En lisant cette partie, je n'ai pas pu m'empêcher de trouver l'argument convaincant, même si je trouve que Frey pousse un peu loin les recommandations qui en découlent, ce qui est probablement délibéré de sa part. Force est de constater, me semble-t-il, l'écart entre l'ampleur du trésor de guerre (parfois au sens propre) amassé par les grands musées et la faiblesse des efforts faits en direction du public, les musées se reposant volontiers sur des bénévoles. Le matériel pédagogique disponible est souvent très en-deçà de ce que la technologie et l'état des connaissances permettrait. L'écart est frappant lorsque vous faites une visite guidée avec un bon guide, qui peut traiter à la fois des aspect techniques, du contexte historique de l'œuvre et de sa place dans le programme artistique de l'auteur. L'obstacle n'est pas technique, mais matériel : produire ces contenus est cher, et fait concurrence aux produits dérivés (catalogues, guides), vendus par les musées et dont ils peuvent récupérer le produit, contrairement aux entrées supplémentaires.

Je ne suis toutefois pas convaincu par l'idée que le système de circulation des œuvres entre musées, qui repose sur le prêt gracieux et non sur la location, soit particulièrement inefficace. Certes, l'argument de coût d'opportunité joue dans ce cas aussi, contribuant à sous-estimer le coût de ces échanges, mais il ne me semble pas clair que la demande pour de telles œuvres soit suffisante pour permettre la mise en place d'un marché qui ne serait structurellement dominé par un très petit nombre d'agents disposant d'un très fort pouvoir de marché (donc un marché peu efficace).
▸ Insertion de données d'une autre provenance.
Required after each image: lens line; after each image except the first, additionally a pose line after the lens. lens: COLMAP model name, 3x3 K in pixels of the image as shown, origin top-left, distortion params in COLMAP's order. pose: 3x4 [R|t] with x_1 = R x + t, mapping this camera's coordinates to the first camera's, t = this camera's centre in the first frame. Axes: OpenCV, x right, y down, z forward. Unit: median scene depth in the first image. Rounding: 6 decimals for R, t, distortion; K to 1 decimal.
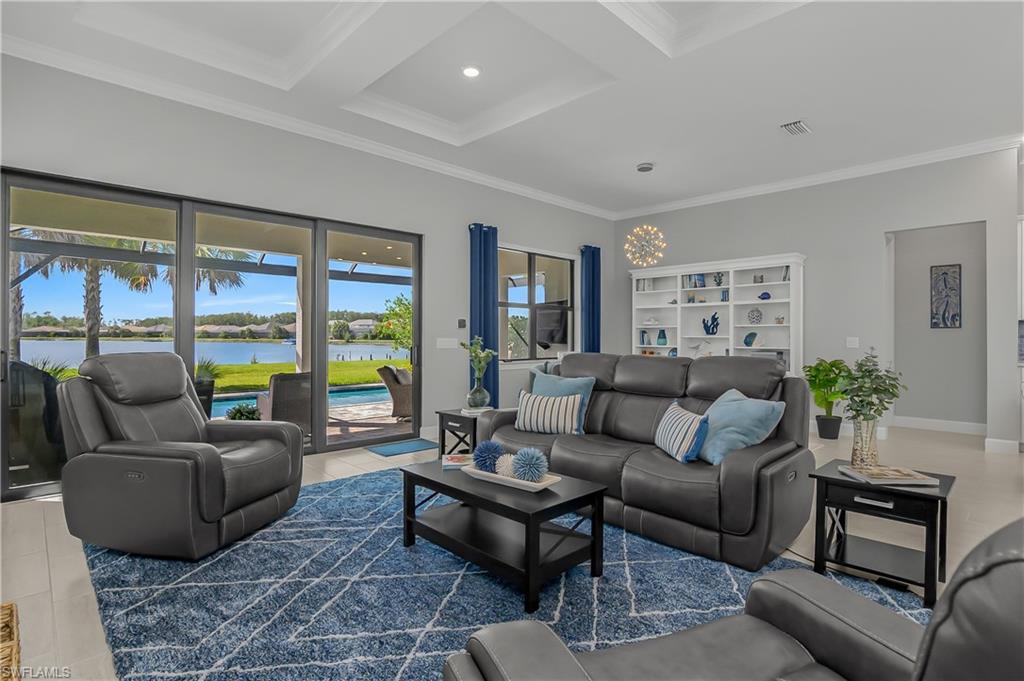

En tout état de cause, le travail de Frey et de ses co-auteurs plaide pour une remise à plat des statuts des principaux musées, et d'une délimitation claire de leur mode de financement, de leurs moyens d'action et de leurs objectifs. Ceux qui veulent en savoir un peu plus sur la théorie économique des musées peuvent consulter l'article Wikipédia correspondant, largement inspiré du chapitre du Handbook, rédigé par Frey et Stephan Meier.